U.S. oil producer Chevron pledged to triple to $10 billion its investments in low-carbon fuel and projects through 2028 amid pressure to boost clean-energy markets.

Oil producers globally have stepped up plans to transition to a less carbon intensive production. Shareholders and governments are insisting they address their role in climate change and plot a path to sharply cut greenhouse gas emissions by 2050.

Chevron outlined plans to develop hydrogen energy, biofuels as well as carbon capture. It reaffirmed a goal of paring greenhouse gas intensity by 35% through 2028, compared to 2016 levels from its oil and gas output.

European oil producers have ambitious plans to shift away from fossil fuels with large investments in renewables. Chevron, Exxon Mobil Corp and Occidental Petroleum sought to reduce carbon emissions per unit of output while backing carbon capture and storage.

BP Plc has said it will invest $3-4 billion a year in low-carbon projects by 2025 and shrink oil and gas production by 40% in the next decade. Royal Dutch Shell Plc in February set annual investments of $2-3 billion in clean energy.

Chevron said it would expand renewable natural gas production to 40 billion British thermal units (BTUs) per day and increase renewable fuels production capacity to 100,000 barrels a day to meet customer demand for renewable diesel and sustainable aviation fuel.

"With the anticipated strong cash generation of our base business, we expect to grow our dividend, buy back shares and invest in lower-carbon businesses," Chief Executive Michael Wirth said in a statement.

Chevron plans to grow hydrogen production to 150,000 tonnes a year to supply industrial, power and heavy duty transport customers and raise carbon capture and offsets to 25 million tonnes a year by developing regional hubs along with others.

Its focus is on offsetting emissions from oil and gas output, not reducing oil output, environmentalists said.

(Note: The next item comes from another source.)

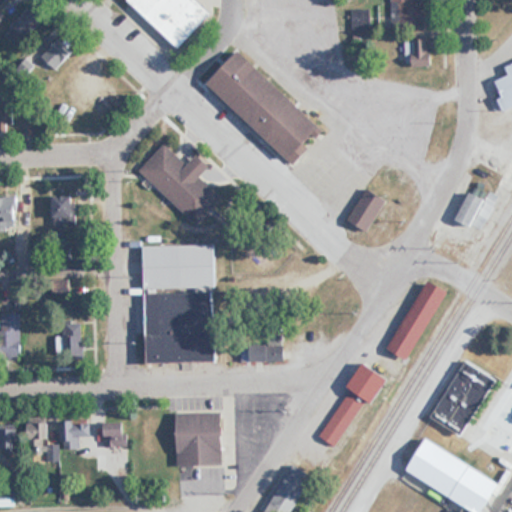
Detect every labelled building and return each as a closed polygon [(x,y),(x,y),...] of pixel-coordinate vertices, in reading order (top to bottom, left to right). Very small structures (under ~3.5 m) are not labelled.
[(130,0),(179,47),(212,13),(199,0),(130,0)] [(423,0),(390,0),(391,25),(423,25),(423,0)] [(5,31),(18,46),(45,23),(32,8),(5,31)] [(54,67),(72,54),(58,33),(39,46),(54,67)] [(399,67),(434,64),(433,39),(397,41),(399,67)] [(327,129),(241,50),(210,84),(296,162),(327,129)] [(511,106),(511,63),(507,65),(511,75),(497,81),(504,97),(500,98),(505,110),(511,106)] [(15,96),(0,95),(0,127),(15,128),(15,96)] [(140,170),(198,224),(223,198),(202,177),(212,165),(200,154),(189,165),(166,143),(140,170)] [(349,218),(369,232),(389,201),(369,187),(349,218)] [(473,226),(487,199),(471,191),(457,218),(473,226)] [(76,225),(76,195),(54,195),(54,225),(76,225)] [(19,197),(0,196),(0,229),(19,230),(19,197)] [(146,246),(148,363),(218,361),(216,290),(217,290),(216,244),(146,246)] [(64,296),(63,280),(47,281),(48,297),(64,296)] [(451,291),(431,280),(392,348),(412,360),(451,291)] [(22,313),(0,314),(1,352),(22,352),(22,313)] [(286,361),(286,345),(250,345),(250,361),(286,361)] [(321,436),(338,447),(369,399),(377,404),(397,374),(372,357),(321,436)] [(429,415),(466,436),(499,378),(463,357),(429,415)] [(225,466),(225,413),(180,413),(180,466),(225,466)] [(93,436),(92,419),(61,420),(62,450),(81,449),(81,437),(93,436)] [(45,447),(45,423),(28,423),(28,447),(45,447)] [(106,423),(106,455),(127,455),(127,423),(106,423)] [(18,429),(0,429),(0,448),(7,449),(7,454),(18,454),(18,429)] [(408,470),(456,497),(474,465),(426,438),(408,470)]
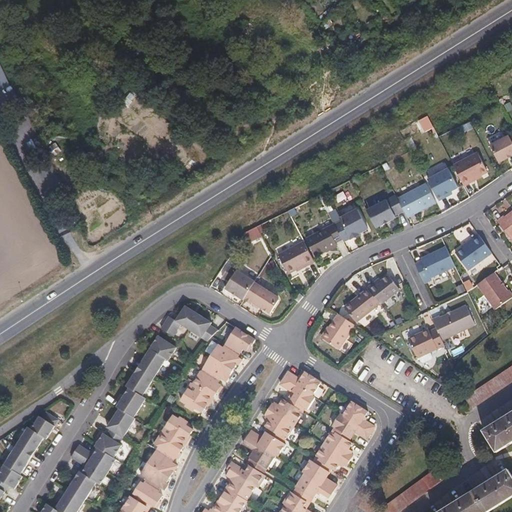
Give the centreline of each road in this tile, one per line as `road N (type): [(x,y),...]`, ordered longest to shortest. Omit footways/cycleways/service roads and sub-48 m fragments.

"Chevron's new announcement does not represent a particularly large strategic shift," said Axel Dalman, an associate analyst with climate change researcher Carbon Tracker. "The main item is that they plan to spend more on 'lower-carbon' business lines."

The company this year announced the creation of a new unit to manage the second-largest U.S. oil producer's low-carbon investments, with an initial focus on alternative energy sources such as hydrogen and technologies including carbon capture.

Chevron on Tuesday reaffirmed its expectation to generate $25 billion in cash flow, above its dividend and capital spending, over the next five years.